Dev Kumari Parajuli is one amongst thousands who live with a disability in Kathmandu. Dev Kumari, who is also a member of the National Federation of the Disabled in Nepal shared examples of how the lack of accessible toilets in the valley, and in the nation, diminishes her right to a dignified life.

“Every morning, I have to plan what to eat,” she began her story of physical and mental anguish. “I cannot drink too much and have to monitor my solid food intake just in case I might have to use a facility en route. Such problems are not just limited to me, but to thousands of people living with a disability. Can you imagine the discomfort of having to remain hungry an entire day because of the lack of public facilities?”
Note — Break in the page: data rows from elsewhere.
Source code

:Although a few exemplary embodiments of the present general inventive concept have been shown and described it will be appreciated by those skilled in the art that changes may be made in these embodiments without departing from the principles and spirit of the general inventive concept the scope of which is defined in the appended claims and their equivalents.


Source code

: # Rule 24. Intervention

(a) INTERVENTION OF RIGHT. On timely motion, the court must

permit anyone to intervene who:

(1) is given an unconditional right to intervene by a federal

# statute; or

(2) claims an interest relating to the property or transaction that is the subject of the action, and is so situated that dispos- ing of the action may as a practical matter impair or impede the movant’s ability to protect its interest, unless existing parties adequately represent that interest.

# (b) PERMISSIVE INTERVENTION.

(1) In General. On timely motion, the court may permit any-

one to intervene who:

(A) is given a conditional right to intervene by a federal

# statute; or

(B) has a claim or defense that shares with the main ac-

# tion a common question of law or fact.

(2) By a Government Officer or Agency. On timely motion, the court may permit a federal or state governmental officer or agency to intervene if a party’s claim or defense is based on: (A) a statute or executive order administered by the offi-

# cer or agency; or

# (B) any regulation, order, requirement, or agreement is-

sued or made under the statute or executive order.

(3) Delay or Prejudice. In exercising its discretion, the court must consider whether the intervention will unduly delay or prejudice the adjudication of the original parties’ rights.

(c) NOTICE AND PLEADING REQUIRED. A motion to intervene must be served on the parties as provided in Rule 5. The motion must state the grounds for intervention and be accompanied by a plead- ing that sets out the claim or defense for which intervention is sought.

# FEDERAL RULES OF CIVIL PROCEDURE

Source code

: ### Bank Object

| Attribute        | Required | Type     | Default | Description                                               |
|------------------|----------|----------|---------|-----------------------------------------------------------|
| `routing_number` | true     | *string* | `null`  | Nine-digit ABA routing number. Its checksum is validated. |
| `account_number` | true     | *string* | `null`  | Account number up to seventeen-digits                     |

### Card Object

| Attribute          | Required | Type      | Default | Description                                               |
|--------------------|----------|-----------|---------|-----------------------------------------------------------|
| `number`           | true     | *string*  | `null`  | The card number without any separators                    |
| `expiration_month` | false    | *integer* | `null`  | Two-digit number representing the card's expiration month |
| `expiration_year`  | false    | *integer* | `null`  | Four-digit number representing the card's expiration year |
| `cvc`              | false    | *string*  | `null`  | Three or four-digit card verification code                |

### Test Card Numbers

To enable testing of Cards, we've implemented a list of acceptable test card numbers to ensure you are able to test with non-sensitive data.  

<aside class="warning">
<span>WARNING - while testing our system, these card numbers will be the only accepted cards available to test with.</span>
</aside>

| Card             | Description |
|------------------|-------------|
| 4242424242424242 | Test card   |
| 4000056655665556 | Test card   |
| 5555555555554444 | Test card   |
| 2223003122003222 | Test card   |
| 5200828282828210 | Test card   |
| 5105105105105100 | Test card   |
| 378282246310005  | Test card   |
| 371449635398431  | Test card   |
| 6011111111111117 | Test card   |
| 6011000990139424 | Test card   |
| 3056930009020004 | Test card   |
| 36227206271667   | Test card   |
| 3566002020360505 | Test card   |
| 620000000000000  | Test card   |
Dev Kumari Parajuli also tells us that like everyone else, she would like to go to a restaurant, have a nice time with her friends, and enjoy some good food. But yet again, toilets prevent her from doing so.



One of the most helpless Devi has ever felt is when she fell inside a toilet. Today, she leads an active life, and tries her best to not allow her disability to prevent her from doing her work – but sometimes lack of accessible toilets makes a difference.

She thinks Kathmandu needs to make lots of improvements in terms of accessibility – be it in providing accessible toilets, facilitating disabled-friendly public transport, and construction of ramps to allow ease of mobility.